Собственные записки. 1829–1834 - страница 2



Собственные записки

1829–1834

1829 год[6]

1-го числа января месяца я возвратился в Тифлис. Надобно было сделать какое-либо устройство в доме. Я видел необходимость привести все в единую власть и умериться, дабы впоследствии и последнего не лишиться…

Сколь ни тягостно было для покойной жены моей такое решение мое, но, зная обязанности свои, она в дело сие не мешалась и, приняв на себя управление дома, старалась сообразить и согласовать желания сторон…

Не менее того влияние, которое Прасковья Николаевна[7] имела в доме, не могло совершенно прекратиться, и я часто находил себя в необходимости допускать оное, тем более что я душевно любил все семейство ее и принимал вышеизъясненные меры для общего блага нашего. Я совершенно допускал все ее распоряжения относительно маленькой дочери моей, по большой опытности, которую пожилые женщины в сем деле имеют. Жена моя была вторично уже беременна, а состояние требовало попечения обо всем доме, тем более что я готовился с весны к предстоявшему другому турецкому походу.

Мне было назначено произвести в то время много смотров. Оставалось еще осмотреть Херсонский гренадерский полк, Нижегородский драгунский, Сводный уланский, понтонную роту, саперный батальон, части карабинерного полка и гренадерскую артиллерию. Я не успел всего сделать до выступления в поход, ибо был занят и устройством бригады своей, и соображением получаемых мною смотровых бумаг, а между тем в конце следующего февраля месяца был командирован внезапно с отрядом для освобождения крепости Ахалцыха, обложенной турецким войском, собравшимся из Аджары. Смотры сии я окончил уже во время похода, а иные на обратном пути из оного, во время пребывания в Гергерском карантине осенью.
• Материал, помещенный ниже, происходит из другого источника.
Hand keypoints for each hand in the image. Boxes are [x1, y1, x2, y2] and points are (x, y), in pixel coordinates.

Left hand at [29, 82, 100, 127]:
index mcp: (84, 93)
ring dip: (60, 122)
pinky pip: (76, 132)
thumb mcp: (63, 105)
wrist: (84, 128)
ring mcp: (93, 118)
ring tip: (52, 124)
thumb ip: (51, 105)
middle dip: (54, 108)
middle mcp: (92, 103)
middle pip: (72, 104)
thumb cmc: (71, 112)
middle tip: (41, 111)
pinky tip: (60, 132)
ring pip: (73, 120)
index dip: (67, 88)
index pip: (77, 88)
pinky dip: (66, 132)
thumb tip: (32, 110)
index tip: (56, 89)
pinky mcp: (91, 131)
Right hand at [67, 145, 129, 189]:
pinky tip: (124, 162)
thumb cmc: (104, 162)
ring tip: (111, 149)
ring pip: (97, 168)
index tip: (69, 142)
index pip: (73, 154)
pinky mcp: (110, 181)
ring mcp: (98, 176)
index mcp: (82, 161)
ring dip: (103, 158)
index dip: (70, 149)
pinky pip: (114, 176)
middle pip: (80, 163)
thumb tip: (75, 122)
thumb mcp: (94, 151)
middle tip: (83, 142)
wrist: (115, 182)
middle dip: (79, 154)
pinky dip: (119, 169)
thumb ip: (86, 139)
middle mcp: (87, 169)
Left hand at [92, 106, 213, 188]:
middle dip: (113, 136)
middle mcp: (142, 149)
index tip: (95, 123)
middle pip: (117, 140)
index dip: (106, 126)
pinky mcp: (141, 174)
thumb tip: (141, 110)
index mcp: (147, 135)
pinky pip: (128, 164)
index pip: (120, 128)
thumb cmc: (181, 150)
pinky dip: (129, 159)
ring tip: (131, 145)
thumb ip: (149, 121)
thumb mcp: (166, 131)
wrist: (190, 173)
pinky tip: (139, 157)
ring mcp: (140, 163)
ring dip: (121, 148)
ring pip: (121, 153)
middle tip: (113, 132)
Но при собирании бумаг от полков Грузинского и Херсонского гренадерских, я нашел те неумеренные требования насчет свидетельств, которые делал Фридрикс для своего полка. Сие было им внушено, дабы не быть одному в неправильном ходатайстве своем. Симонич охотно следовал внушениям Фридрикса, и Бурцов, командовавший Херсонским полком, не упускал случая. Я не находил средств удовлетворять сим непомерным требованиям и показал оные Сакену[8], ибо полковые командиры находили средства в разговорах с Паскевичем вырывать у него неосторожные изустные обещания и, основываясь на оных, входили с сими представлениями. Сакен знал и видел сие; но, избегая или неудовольствий, или умножения дел, оставлял все сие без внимания. Наконец я принял свои меры и, оградив себя письменным от него разрешением, выдал сии свидетельства, по коим, как я выше сказал, еще при выезде моем из Грузии не было ничего получено и, как я полагаю, вряд ли что получилось после того.

Готовясь к наступающему другому Турецкому походу, Паскевич возымел мысль сформировать временные войска из жителей закавказских владений наших: конные полки из мусульманских провинций, пешие из грузин. Конных полков было предположено иметь пять, один из Карабаха, один из Ширвани[9], один из Нухи[10], один из пяти татарских дистанций и один из Эривани и Нахичевани.

Каждый полк предполагалось иметь пятисотенный, разделенный на пять частей; всадники набирались из прежних ханских слуг и лучших обывателей в простом народе; они должны были иметь своих собственных лошадей и оружье. Командирами сих полков назначались русские штаб- и обер-офицеры; помощниками же к ним беки из самых лучших и богатейших фамилий, имеющие чины офицерские, как равно и сотенные начальники из таковых же назначались. Всем чинам сего войска производилось жалованье и выдавался провиант; для различия же полков, в кои предположено было выдать и знамена с татарскими надписями и номерами полков, было приказано иметь разноцветные кокарды на шапках всякому всаднику.